• DOCUMENT EXCERPT:
Start of Block
The military. After the Vietnam War the American military decided to never again deal with the popular uprising that put an end to their Vietnam enterprise. They persuaded the politicians to authorize an all volunteer military. Among the various nefarious outcomes of that decision, it placed the burden of staffing the military on the poor who, in search of sustenance and a future, saw the opportunity for improving their situation. That the military knew that the burden would fall disproportionately on people of color because of their high percentage of the poor, is evidenced by the vigorous effort they have made against discrimination. The military could not function with the level of divisiveness found in the population as a whole. However, the result is that the people we send to kill and be killed are disproportionately people of color.

Politics: As long as racism remains unaddressed the body politic will remain divided and the common people, lacking the power of cohesion, will remain the manipulated pawns of wealth and its multifarious minions.

This is, of course, just a sampling of the profound consequences of racism for Americans and their society. The price paid in alienation, personal ambivalences and distrust is even more extensively pervasive than the factors listed above. We in the United States constitute a critical experiment as a foretaste of what is going to be required to bring our planet’s population together to solve our mutual problems such as global warming and overpopulation. If mankind cannot make it in this wealthiest of countries, what hope is there for the rest of the world?

Sixty five years ago Gunnar Myral in his epic study for the Carnegie Foundation titled An American Dilemma: The Negro Problem and Modern Democracy pointed out that racism was central to America’s future. It found that the fundamental weakness in the American democracy was the deep conflict between the liberalism expressed in our founding documents and the pervasive role of slavery in the economic development of our society.

I think it is evident that Barack Obama is prepared to lead this nation toward a mitigation of this centuries-old, massively debilitating, affliction. It is possible, if those of good will and good sense are energetic enough, to turn the 2008 election into a process to begin healing this deep wound in our society, which in consequence, would do much to address these other issues that dominate this election.

Bob Newhard


Sunday, March 9, 2008

A Nation of War Lovers

While we are kept focused on terrorism both abroad and at home, there is I believe, a deeper reason why our country continues to engage in war. It goes beyond imperialism, beyond fighting terrorism, beyond even an uncontrollable thirst for oil. I suggest the United States and its citizens have become addicted to war. We have become economically, culturally, and psychologically addicted.

We may deny it. But let’s look at the evidence.

Economic addiction

Our economy, to a huge extent, depends upon military expenditures. Straight up, as expressed in the United States budget for 2007, the Department of Defense (A euphemism for what used to be called the War Department.) appropriation is $439.3 billion. However, this does not include that portion of the Department of Energy budget devoted to developing and maintaining our nuclear capability nor does it include the cost of caring for the veterans of our wars in the Veteran’s Administration budget, nor does it include the direct appropriations for the Afghanistan and Iraq wars; this total is about 626.1 billion dollars. All this money, of course creates jobs as it did in Hitler’s Germany. All of these expenditures ripple through the economy providing jobs and income for all kinds of businesses from grocery stores to small tangential manufacturers. I have yet to find a study tracing all the economic implications of the military budget. I think it would show we are far more dependent upon the military than we think we are. To get a feel for the implications of this kind of influence it is useful to think of what our society would look and feel like if those expenditures were directed to the environmental, educational, and social necessities of the United States and the world. All people engaged in such efforts could believe they were contributing to a better world instead of hiding out from the terrorists we continue to produce. Considerations of this sort come closer to getting at the true cost of militarism.
End of Block
• SUPPLIED INFORMATION:
Start of Block
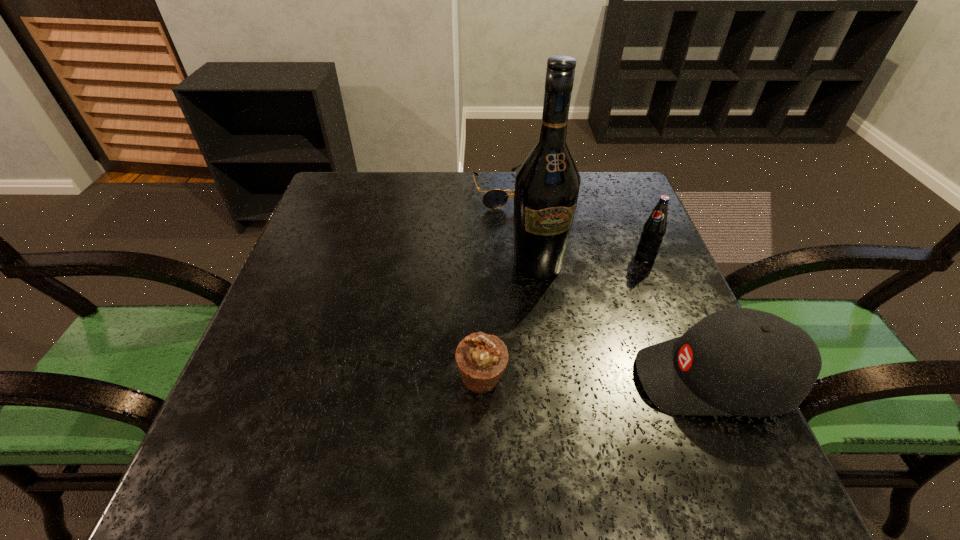
At what (x,y) coordinates should I click in order to perform the action: click on free space on the desktop that is between the muffin and the baseball cap and is positioned on the lenses of the shortest object. Please return your answer as a coordinate pair (x, y). Image resolution: width=960 pixels, height=540 pixels. Looking at the image, I should click on (601, 379).

Find the location of a particular element. The image size is (960, 540). free space on the desktop that is between the muffin and the baseball cap and is positioned on the label of the wine bottle is located at coordinates (586, 379).

You are a GUI agent. You are given a task and a screenshot of the screen. Output one action in this format:
    pyautogui.click(x=<x>, y=<y>)
    Task: Click on the vacant space on the desktop that is between the muffin and the baseball cap and is positioned on the front label of the pop
    This screenshot has height=540, width=960.
    Given the screenshot: What is the action you would take?
    pyautogui.click(x=577, y=379)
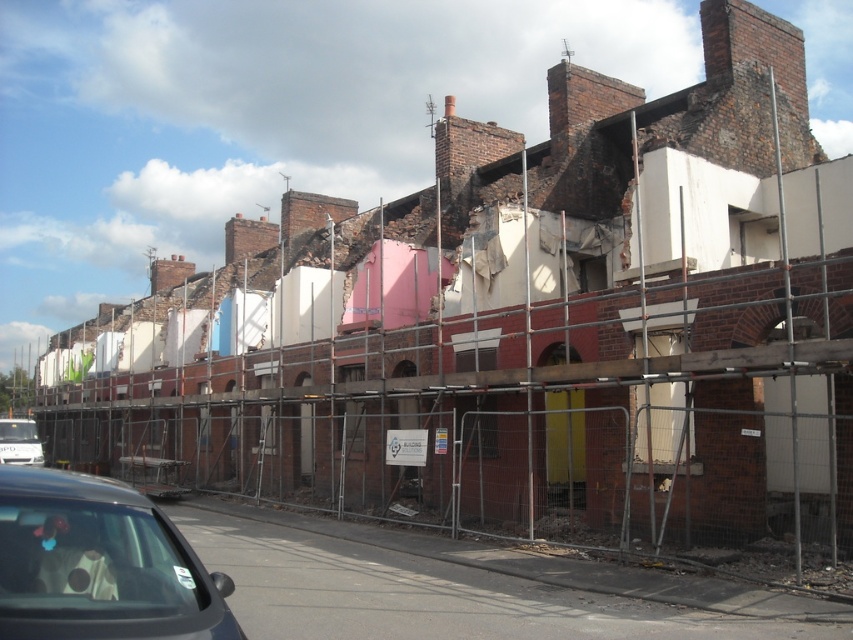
End of Block
• SET OF TASKS:
a – In the listing, swap "screenshot" for "screen capture" in the lines from the one with "You are a GUI" through the end of the listing, and write those lines out again with nothing else altered. Leave the pictures out.
b – Carry on the essay about the United States' addiction to war from the point where it stops.
The essay and the listing have no connection to each other.

• ANSWERS BY ITEM NUMBER:
a –
You are a GUI agent. You are given a task and a screen capture of the screen. Output one action in this format:
    pyautogui.click(x=<x>, y=<y>)
    Task: Click on the vacant space on the desktop that is between the muffin and the baseball cap and is positioned on the front label of the pop
    This screen capture has height=540, width=960.
    Given the screen capture: What is the action you would take?
    pyautogui.click(x=577, y=379)

b –
Cultural addiction:

Sixty-six years (1941 to 2007) of a standing army have had deep cultural effects. One study has indicated that the military is the most trusted institution of our society. See a series of recent polls at http://www.pollingreport.com/institut.htm; this despite the distrust of many of the Founding Fathers. A fundamental concern of the Constitutional Convention was the existence of a standing army. The following is from the manual of the U. S. Army Officer Candidate School. “In the Constitutional Convention, there was still traditional fear of a standing army, which excited the opponents of a strong government. In truth, the military clauses of the Constitution follow a cautious compromise course between the hopes of those who favored greater military strength and the fears of those who anticipated a military despotism.”

Popular culture has, through advertising, become a significant influence on young people. In 2006 the military had an advertising and recruitment budget of 1.4 billion dollars. Thus you see frequent ads of tanks galloping over terrain and technological whiz-bang combat environments directed at young people. The Army even has an online videogame (http://www.americasarmy.com/) introducing young people to war and combat. The Marines have an auxiliary called the Young Marines who are clothed in combat fatigues and boots and carry simulated rifles all in the stated interest of developing their character. One can become a Young Marine at age eight. This, I suggest, is pernicious cultural penetration of the worst form, reminding one of the Hitler Youth.

Psychological addiction:

Kurt Vonnegut wrote a piece in 1983 titled The Worst Addiction of Them All. In it he compared the addiction of what he called “war preparers” to that of alcohol and gambling addicts. There is a psychological rush as a new war is prepared for. Barbara Tuchman, in her book on Europe preceding World War I noted that English and German university students in their get-togehers openly acknowledged that they would likely be going to war with each other and viewed it as a great adventure. This nation has been kept on the edge of war or at war for over sixty years. I suggest it has become addicted to the continuing excitement as demonstrated in the best selling videogames.

Some time ago I saw a documentary about a coffee farmer in Africa. He had hired a local tribe to harvest his coffee. However, the men of the tribe soon found cause to go to war with an adjacent tribe leaving the women to (disgustedly) pick the coffee. The documentary showed the men chasing each other with spears in the presence of the women picking coffee. There were deaths involved.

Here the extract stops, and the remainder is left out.